Par ailleurs (exils), Linda Lê
Par ailleurs (exils), août 2014, 168 p. 13 €
Ecrivain(s): Linda Lê Edition: Christian Bourgois
Quel peut être le rôle de l’exil, du déracinement dans la vision du monde d’un écrivain ? Frein, déclin ou ressourcement ?
Dans un essai intitulé Par ailleurs (Exils), Linda Lê aborde cette question en évoquant tour à tour le sort d’écrivains en dissidence, exilés de l’intérieur ou contraints au départ physique.
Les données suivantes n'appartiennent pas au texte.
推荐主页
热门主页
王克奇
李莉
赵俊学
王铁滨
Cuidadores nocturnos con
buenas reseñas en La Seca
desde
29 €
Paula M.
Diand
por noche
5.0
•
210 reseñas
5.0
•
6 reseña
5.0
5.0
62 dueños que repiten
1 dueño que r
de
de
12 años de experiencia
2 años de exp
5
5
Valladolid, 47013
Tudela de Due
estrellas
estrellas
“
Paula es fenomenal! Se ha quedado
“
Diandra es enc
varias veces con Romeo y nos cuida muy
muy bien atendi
Elle y évoque également le cas de ceux qui ont changé de langue pour écrire et s’approprier ainsi un nouvel univers intellectuel autant que linguistique. La conduite d’un exilé, apprend-on, doit éviter de nombreux écueils : Edward Saïd met en garde de tomber dans « le narcissisme masochiste » et de ne pas faire de l’exil un « fétiche, une pratique qui l’éloigne de tout rapprochement ou engagement ».
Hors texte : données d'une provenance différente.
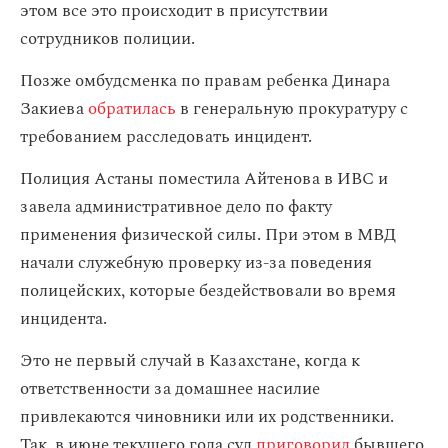
этом все это происходит в присутствии
сотрудников полиции.
Позже омбудсменка по правам ребенка Динара
Закиева
обратилась
в генеральную прокуратуру с
требованием расследовать инцидент.
Полиция Астаны поместила Айтенова в ИВС и
завела административное дело по факту
применения физической силы. При этом в МВД
начали служебную проверку из-за поведения
полицейских, которые бездействовали во время
инцидента.
Это не первый случай в Казахстане, когда к
ответственности за домашнее насилие
привлекаются чиновники или их родственники.
Так, в июне текущего года суд
приговорил
бывшего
Sur ce qui déclenche l’exil, comme sentiment intérieur, Linda Lê cite avec grande pertinence André Gide qui avait en son temps mené bataille contre les liaisons dangereuses entre nationalisme et littérature. Il répondit que la France devait beaucoup « à un confluent de races » et que les grands artistes étaient « les produits d’hybridations et le résultat de déracinements, de transplantations ». Un autre exilé des lettres, Klaus Mann, vit dans l’exil un aiguillon, il se définissait comme « un cosmopolite d’instinct », « toujours inquiet, toujours en quête ».
On le voit, cette situation de l’exil est loin d’avoir des conséquences identiques sur les destins de ces écrivains. Imre Kertész, dont l’œuvre est habitée par la Shoah, voit dans l’exil « une grandeur amère ». Le royaume qu’il cherche est juste « un endroit habitable ». Il y a dans cet essai beaucoup d’autres cas cités, tous significatifs et riches d’enseignement sur le rôle de l’exil dans la littérature. Ils nous donnent des indications très précieuses sur l’élaboration de l’écriture dans ce genre de circonstances. Elle peut, selon Maurice Maeterlinck, faire grandir des errants qui ont soif d’espaces et ne grandissent que dans la mesure où « ils cultivent les mystères qui les accablent ».
Un dernier rôle peut être assigné à l’écrivain, celui de l’éternel Cassandre. Cela pourrait, selon Linda Lê, s’appliquer à la situation de Marina Tsvetaeva, dont la devise était « Seule contre tous », poétesse de « l’éternelle vaillance », selon le mot de Boris Pasternak.
Ce livre fera comprendre grâce à ces multiples allusions, citations, exemples de situations les plus diverses, ce que produit l’exil dans une œuvre littéraire. Eclairant, attrayant, éloquent.